I found a trainer where I lived and started taking her to group classes. After just one lesson, I felt like I could finally communicate with this dog and my frustration toward all but evaporated almost instantaneously.
Never fully getting on board with balanced training and moreso due to the end of our relationship, I never had the chance to see the full potential with Laila. However, when I adopted my own dog a few months later, I started working with him using balanced methods as soon as I brought him home.
He’s chill indoors.
He bounds toward me when he’s called. Every. Single. Time.
He doesn’t drag me down the street.
He’s not perfect, but he’s proof of concept.

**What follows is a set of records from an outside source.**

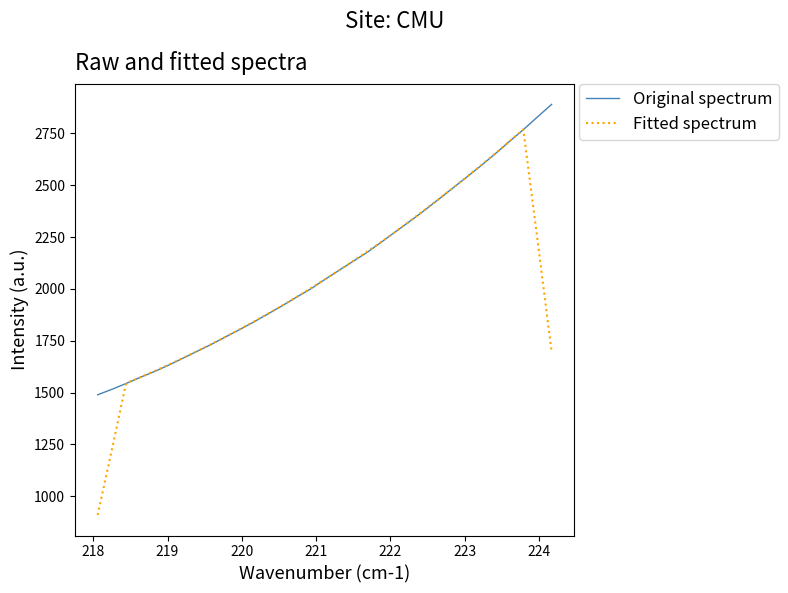

What is the lowest value of the Original spectrum series?

1489.5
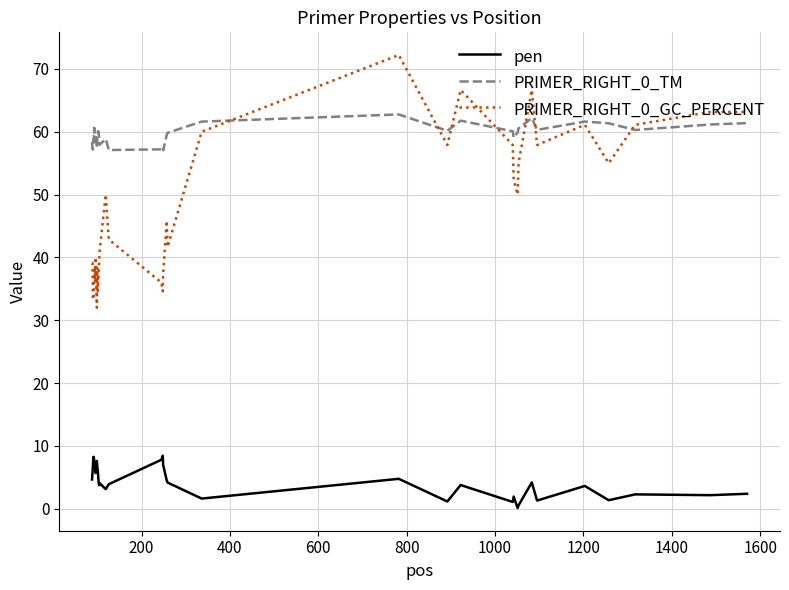

Which series has the largest total across all categories?

PRIMER_RIGHT_0_TM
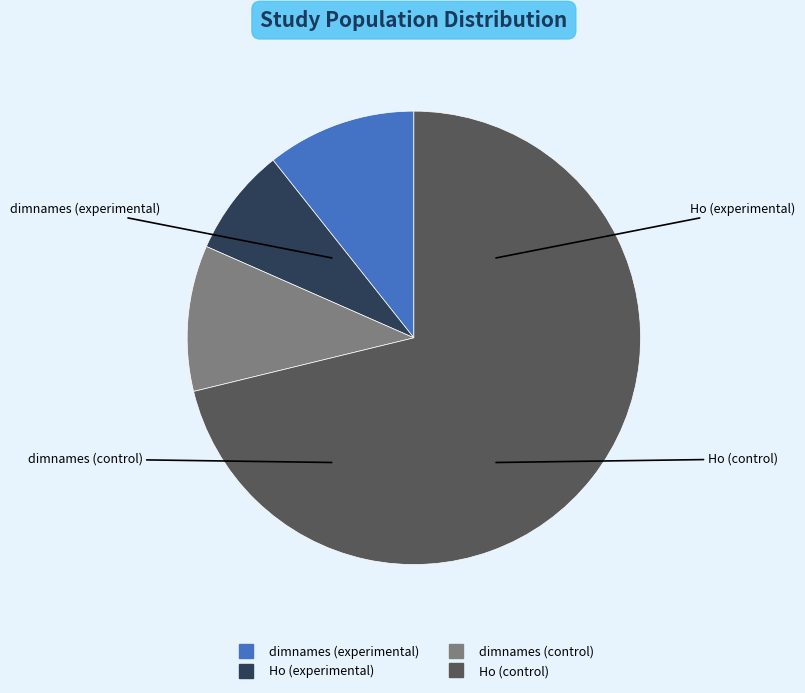

Between Ho (control) and dimnames (control), which is larger?

Ho (control)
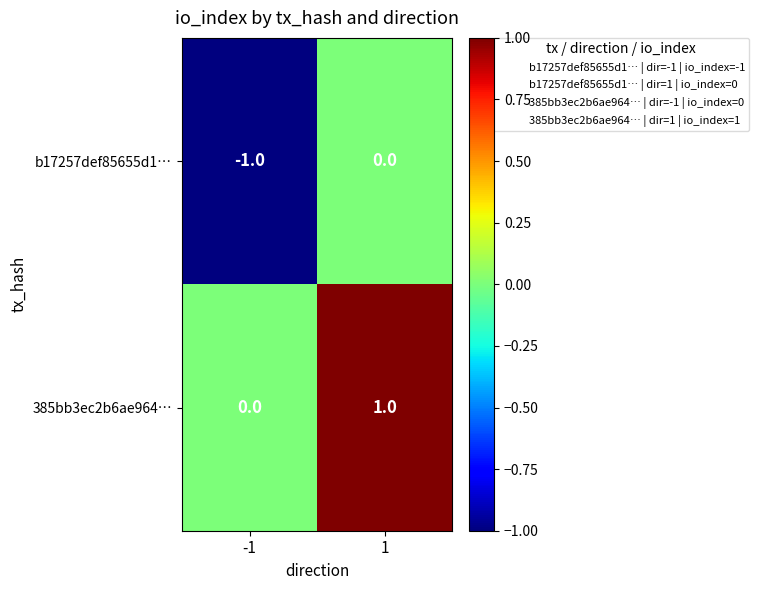

Reading left to right, transcribe all the data shown in this chart.

b17257def85655d1…: -1=-1	1=0
385bb3ec2b6ae964…: -1=0	1=1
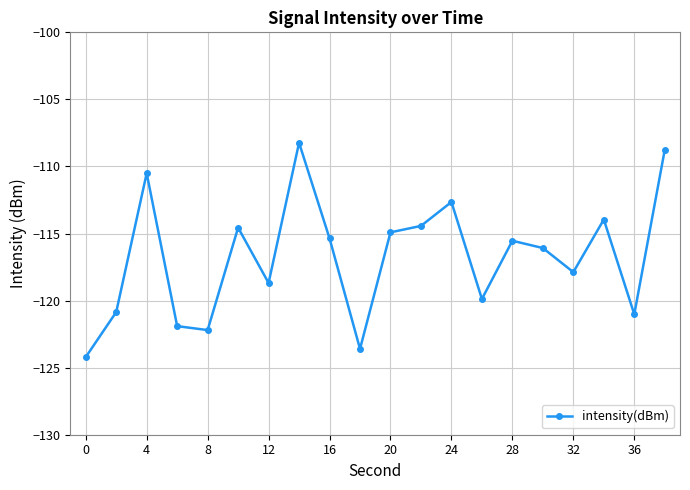

Reading right to left, list all the values displayed in this chart.

-108.8	-121.0	-114.0	-117.9	-116.1	-115.5	-119.9	-112.6	-114.4	-114.9	-123.6	-115.4	-108.2	-118.7	-114.6	-122.2	-121.9	-110.5	-120.9	-124.2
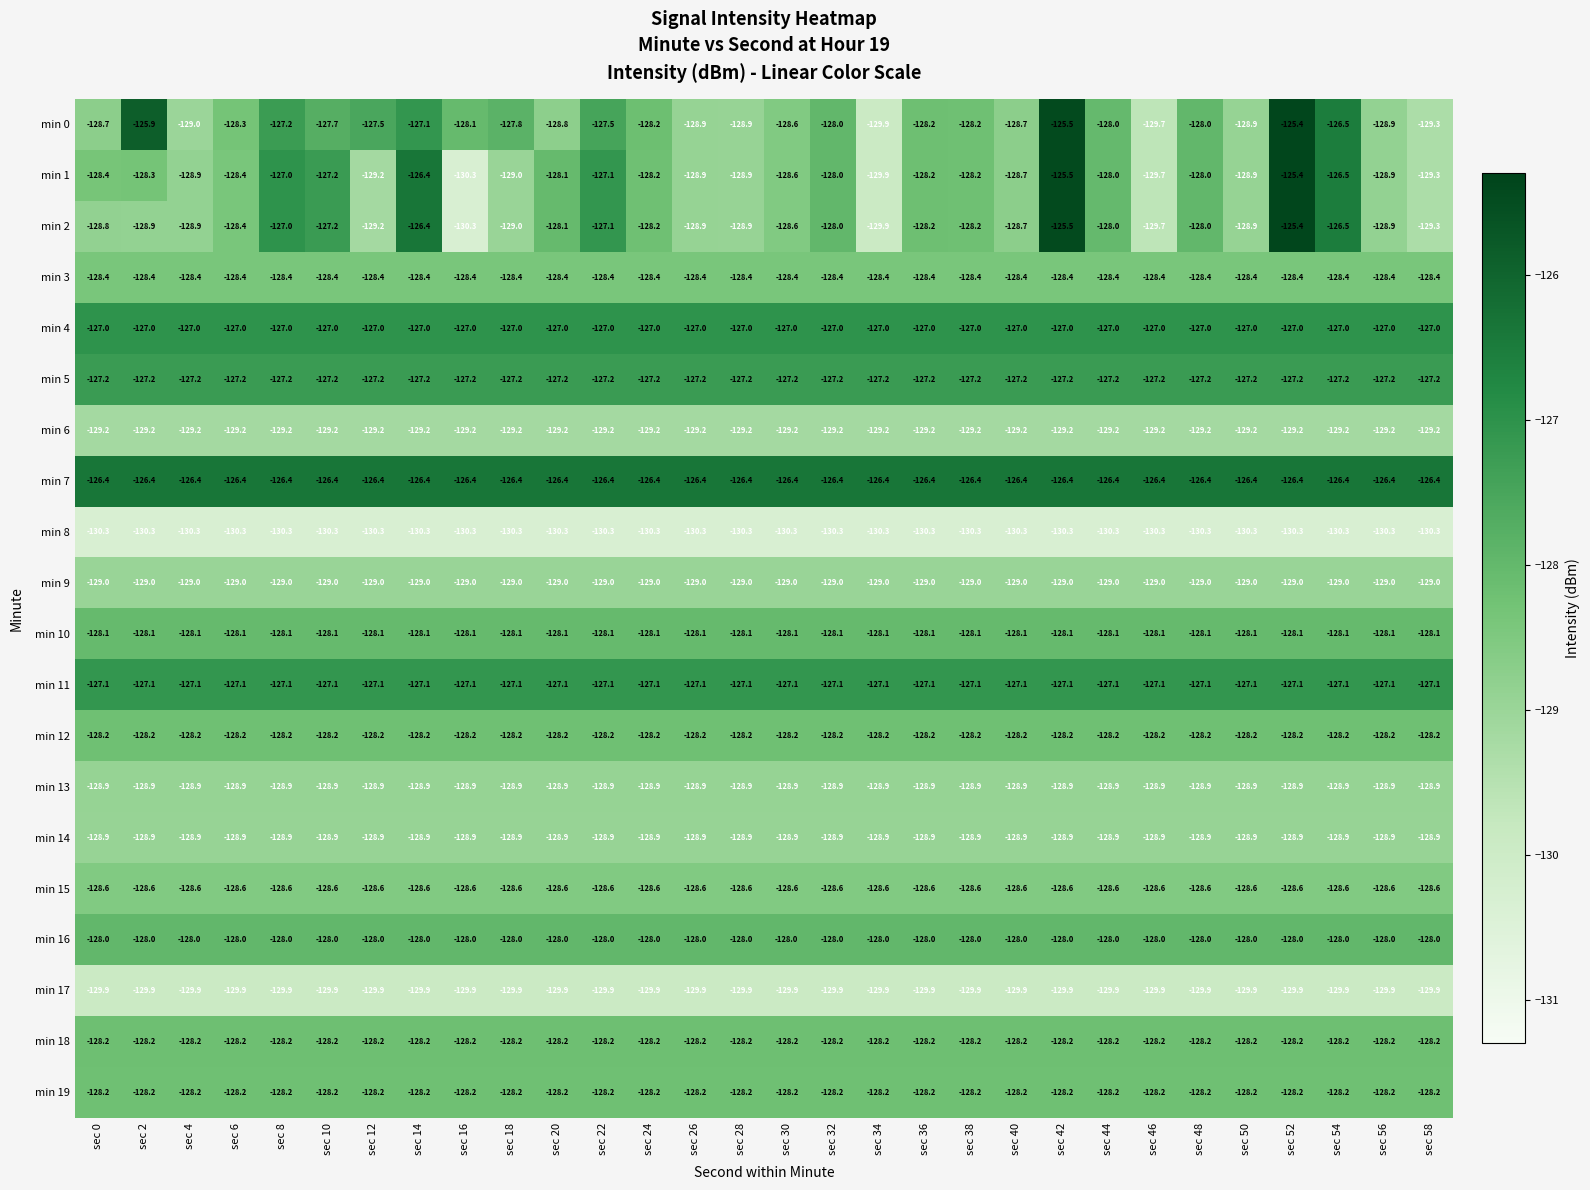

What is the minimum value shown in the chart?

-130.3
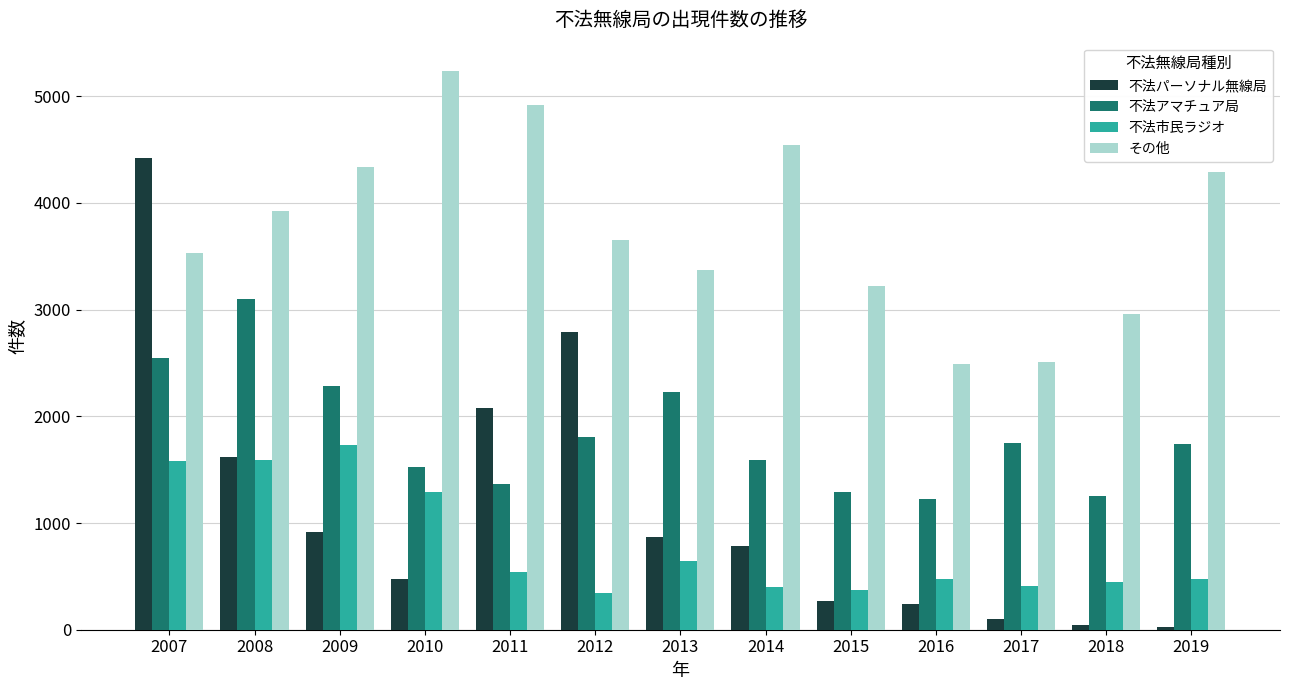

The value of 不法パーソナル無線局 at 2012 is 2788. True or false?

True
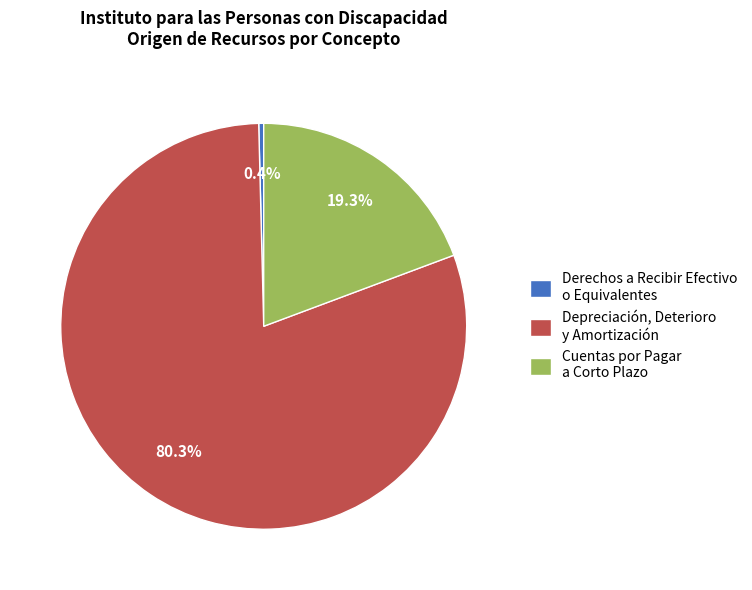

Which has a higher value, Derechos a Recibir Efectivo o Equivalentes or Depreciación, Deterioro y Amortización?

Depreciación, Deterioro y Amortización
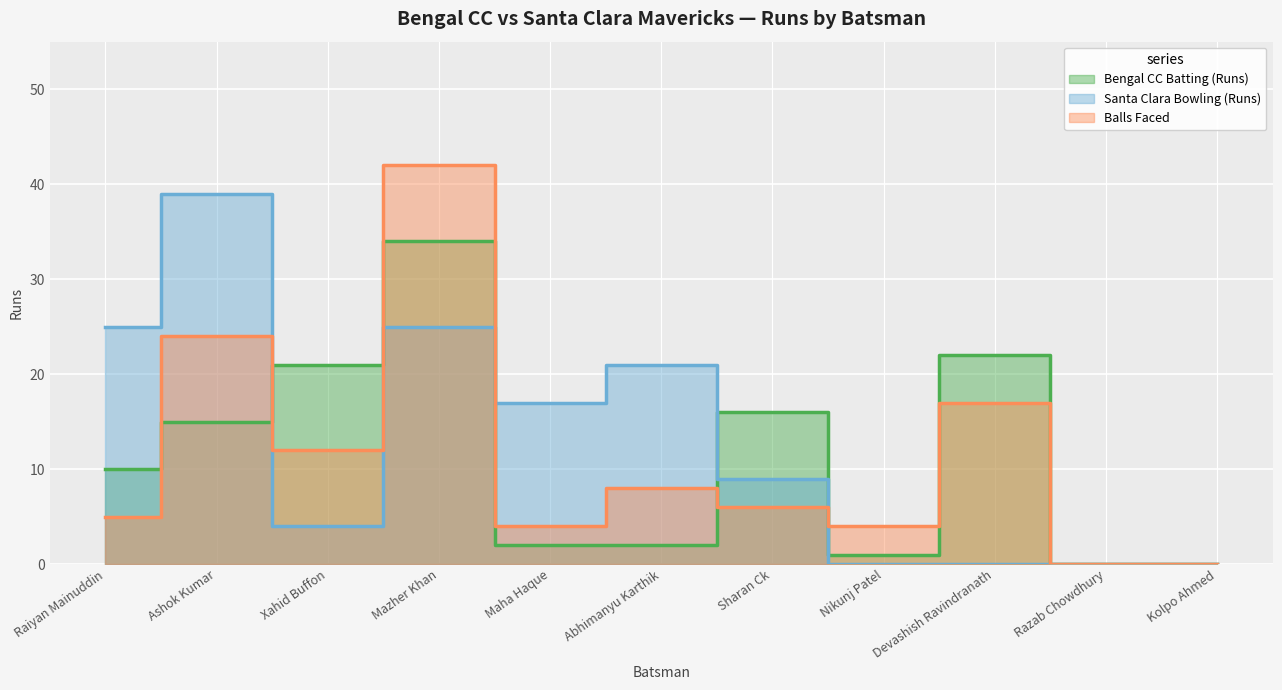

Reading left to right, transcribe all the data shown in this chart.

Bengal CC Batting (Runs): 10	15	21	34	2	2	16	1	22	0	0
Santa Clara Bowling (Runs): 25	39	4	25	17	21	9	0	0	0	0
Balls Faced: 5	24	12	42	4	8	6	4	17	0	0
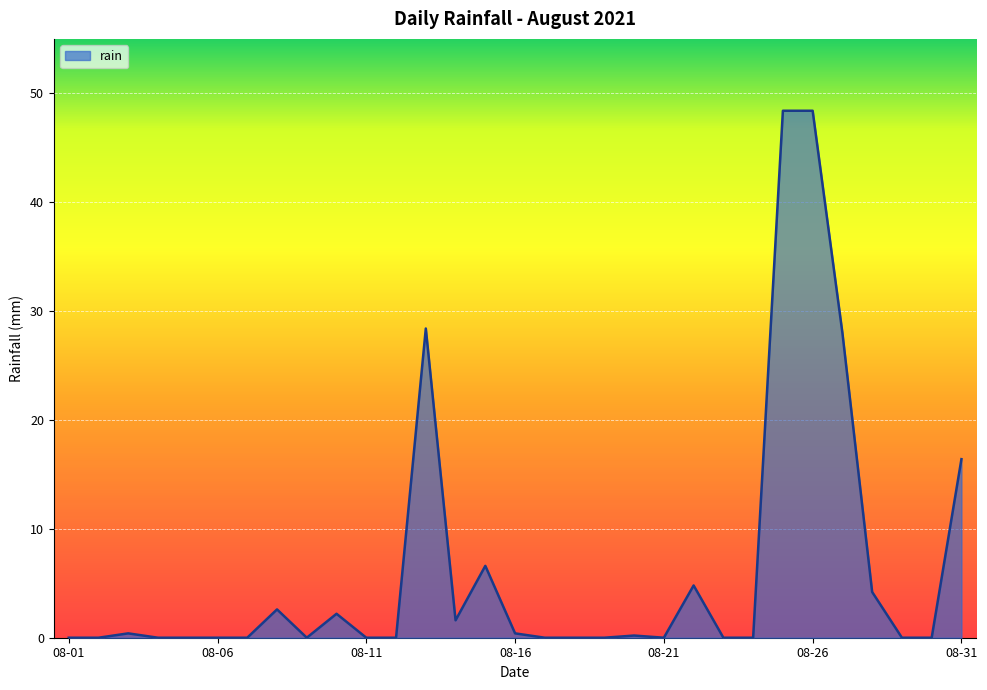

What is the difference between the second highest and minimum values?

48.4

If you struggle with your dog, I’m here to tell you that there is a different way and if you’re resistant because of what you’ve heard from your peers and so-called experts, stick with me for a bit and see what you think.
Hunter, a German shepherd mix, was always very vocal, slow to warm up to new people and mildly reactive, but we seemed to be making progress. When he turned 2 our 13 year old dog died. Everything changed. I am now understanding that it wasn't just that he lost her, but my grief as well, most likely caused him to feel he needed to take charge and protect me more than ever. He would not let anyone outside of family get within 6 feet of me. Walking became a nightmare. Our vet recommended a balanced trainer. We are making progress again. He also has an extremely high prey drive, so I probably won't ever trust him off leash like my previous dogs.